▸ Task statement: Only the lines below between the ones containing "camera: 35 degrees left, 0 degrees up" and "(921, 328) = (533, 180): alarm", inclusive, are to be reproduced, each exactly as it stands.

▸ Dataset records:
++++++

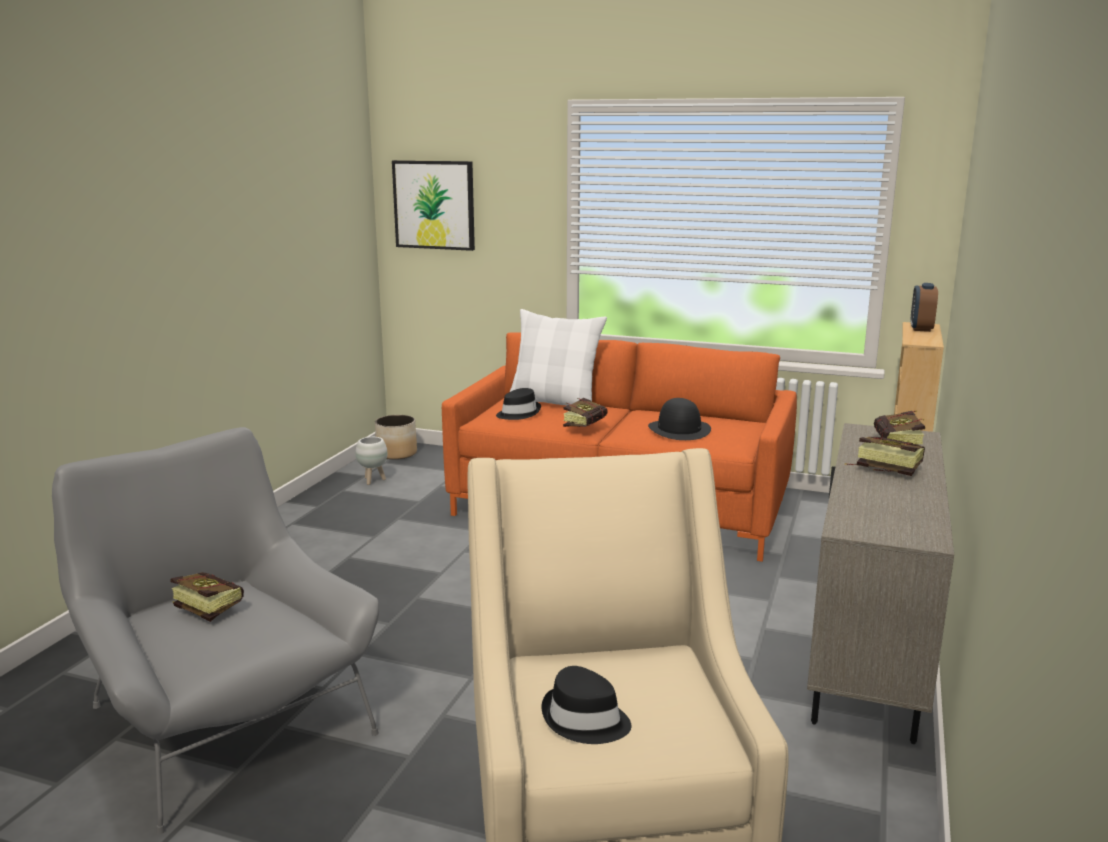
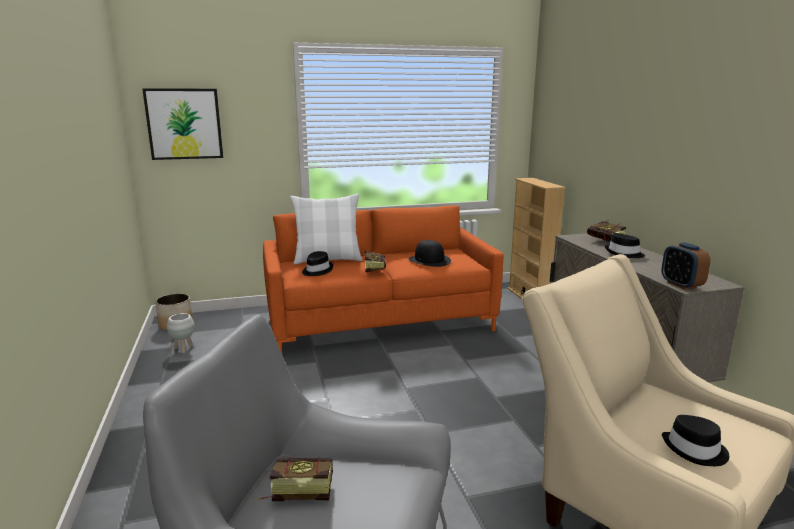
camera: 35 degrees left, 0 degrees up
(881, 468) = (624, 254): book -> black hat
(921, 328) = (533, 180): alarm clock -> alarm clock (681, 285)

++++++

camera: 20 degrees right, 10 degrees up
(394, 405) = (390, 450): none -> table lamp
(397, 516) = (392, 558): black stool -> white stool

++++++

▸ Exercise output:
camera: 35 degrees left, 0 degrees up
(881, 468) = (624, 254): book -> black hat
(921, 328) = (533, 180): alarm clock -> alarm clock (681, 285)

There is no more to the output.